Treatment of drainage from acidic canelands using a constructed wetland

This paper describes trials of a constructed freshwater wetland to treat highly acidic drainage from acid Sulfate soil in a sugarcane farm. A constructed freshwater wetland was used to treat acidic discharge from drained acid sulfate soils on a sugar cane farm in the Tweed River flood plain, northern New South Wales (NSW). The bunded 1.44 ha wetland was laser levelled into 6 segmented bays with an overall hydraulic gradient of 0.13%. Water retention time varies between 19 and 82 days dependent on the prevailing evapotranspiration rate. The wetland, which receives about 12% of runoff from a hydraulically isolated 100 ha sugarcane area by pumping, is designed to treat the highly acidic groundwater-dominated recession phase of drainage with large concentrations of dissolved aluminium, iron and manganese.
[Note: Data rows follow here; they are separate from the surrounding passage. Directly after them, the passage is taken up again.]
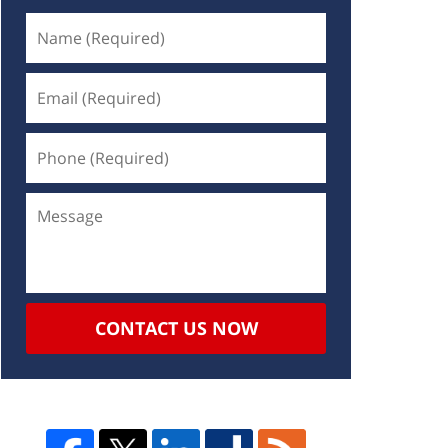
CONTACT US NOW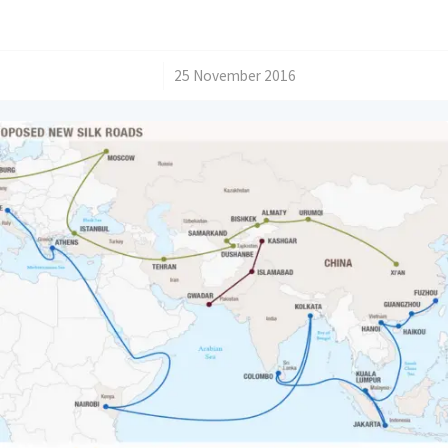
/
25 November 2016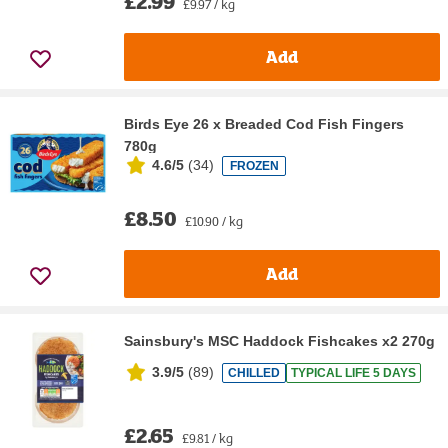
£2.99
£9.97 / kg
Add
Birds Eye 26 x Breaded Cod Fish Fingers
780g
4.6/5
(
34
)
FROZEN
£8.50
£10.90 / kg
Add
Sainsbury's MSC Haddock Fishcakes x2 270g
3.9/5
(
89
)
CHILLED
TYPICAL LIFE 5 DAYS
£2.65
£9.81 / kg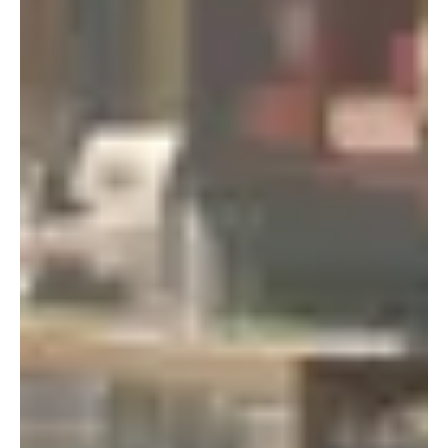
Portland
Amsterdam
224 NW 13th Ave
Herengracht 258-266
Portland, OR 97209
1016 BV Amsterdam
USA
The Netherlands
503 937 7000
+31 20 712 6500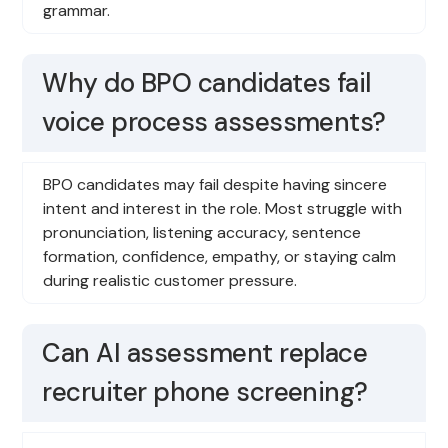
grammar.
Why do BPO candidates fail
voice process assessments?
BPO candidates may fail despite having sincere
intent and interest in the role. Most struggle with
pronunciation, listening accuracy, sentence
formation, confidence, empathy, or staying calm
during realistic customer pressure.
Can AI assessment replace
recruiter phone screening?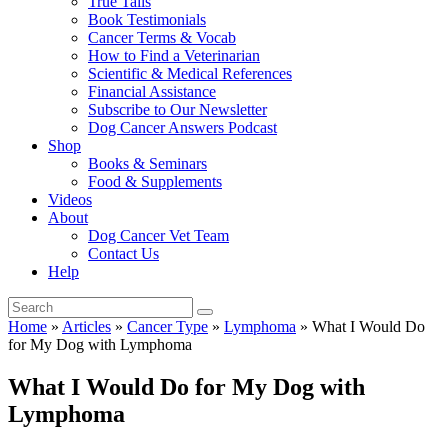
True Tails
Book Testimonials
Cancer Terms & Vocab
How to Find a Veterinarian
Scientific & Medical References
Financial Assistance
Subscribe to Our Newsletter
Dog Cancer Answers Podcast
Shop
Books & Seminars
Food & Supplements
Videos
About
Dog Cancer Vet Team
Contact Us
Help
Home
»
Articles
»
Cancer Type
»
Lymphoma
»
What I Would Do
for My Dog with Lymphoma
What I Would Do for My Dog with
Lymphoma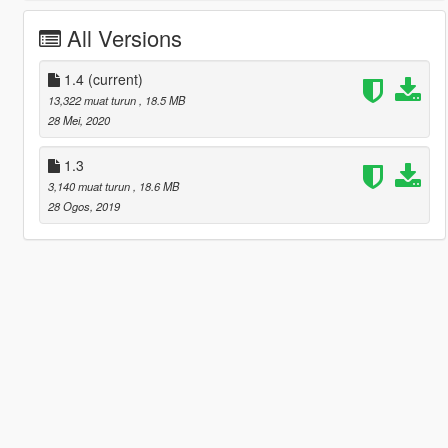
All Versions
1.4
(current)
13,322 muat turun
, 18.5 MB
28 Mei, 2020
1.3
3,140 muat turun
, 18.6 MB
28 Ogos, 2019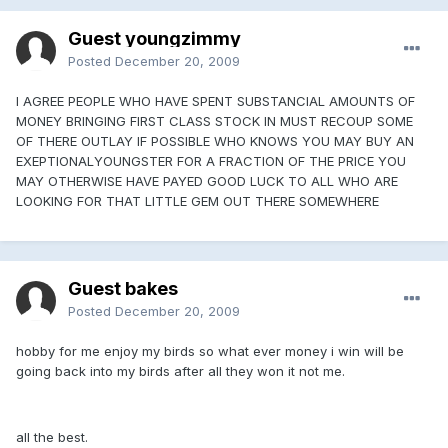
Guest youngzimmy
Posted
December 20, 2009
I AGREE PEOPLE WHO HAVE SPENT SUBSTANCIAL AMOUNTS OF
MONEY BRINGING FIRST CLASS STOCK IN MUST RECOUP SOME
OF THERE OUTLAY IF POSSIBLE WHO KNOWS YOU MAY BUY AN
EXEPTIONALYOUNGSTER FOR A FRACTION OF THE PRICE YOU
MAY OTHERWISE HAVE PAYED GOOD LUCK TO ALL WHO ARE
LOOKING FOR THAT LITTLE GEM OUT THERE SOMEWHERE
Guest bakes
Posted
December 20, 2009
hobby for me enjoy my birds so what ever money i win will be
going back into my birds after all they won it not me.
all the best.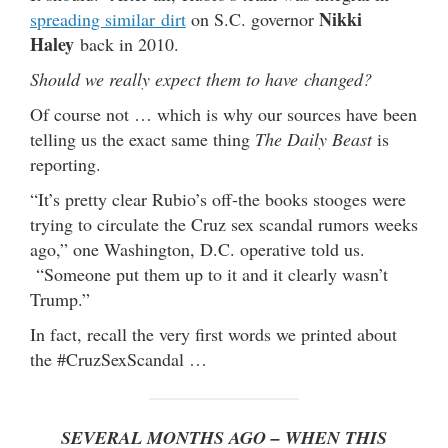
Nikki
spreading similar dirt
on S.C. governor
Haley
back in 2010.
Should we really expect them to have changed?
Of course not … which is why our sources have been
telling us the exact same thing
The Daily Beast
is
reporting.
“It’s pretty clear Rubio’s off-the books stooges were
trying to circulate the Cruz sex scandal rumors weeks
ago,” one Washington, D.C. operative told us.
“Someone put them up to it and it clearly wasn’t
Trump.”
In fact, recall the very first words we printed about
the #CruzSexScandal …
SEVERAL MONTHS AGO – WHEN THIS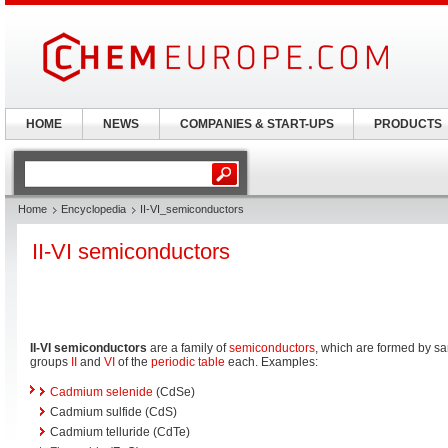
HOME
NEWS
COMPANIES & START-UPS
PRODUCTS
Home
Encyclopedia
II-VI_semiconductors
II-VI semiconductors
II-VI semiconductors
are a family of
semiconductors
, which are formed by s
groups
II
and
VI
of the
periodic table
each. Examples:
Cadmium selenide
(CdSe)
Cadmium sulfide (CdS)
Cadmium telluride (CdTe)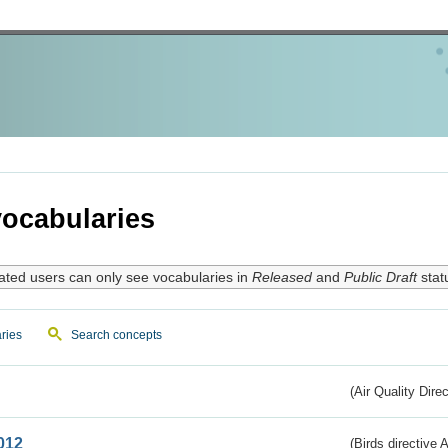
ocabularies
ated users can only see vocabularies in
Released
and
Public Draft
stat
ries
Search concepts
(Air Quality Dire
012
(Birds directive A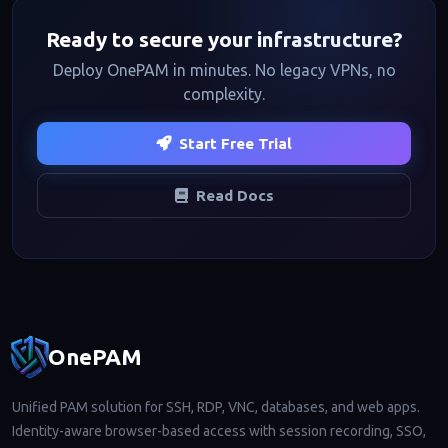
Ready to secure your infrastructure?
Deploy OnePAM in minutes. No legacy VPNs, no
complexity.
Start Free Trial
Read Docs
Footer navigation
OnePAM
Unified PAM solution for SSH, RDP, VNC, databases, and web apps.
Identity-aware browser-based access with session recording, SSO,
Common couch grass (Cynodon dactylon) and Eleocharis reeds were established in the wetland by natural recruitment. Transects of water quality wetland during filling and while in operation revealed that pH increased while electrical conductivity (EC), dissolved oxygen (DO), redox potential (RP), dissolved sulfate, total potential and total actual acidity (TPA and TAA) decreased dramatically through the wetland. Iron oxyhydroxide flocks are deposited in the inlet bay of the wetland and the redox-pH relation is consistent with ferrolysis. As water moves further into the wetland it is titrated by the organic matter present, resulting in the reduction of protonic acidity, sulfate, dissolved metal concentrations and EC. The advantages and disadvantages of using the wetland as a practical method to treat drainage within a farming system are discussed. The wetland successfully treated acid drainage.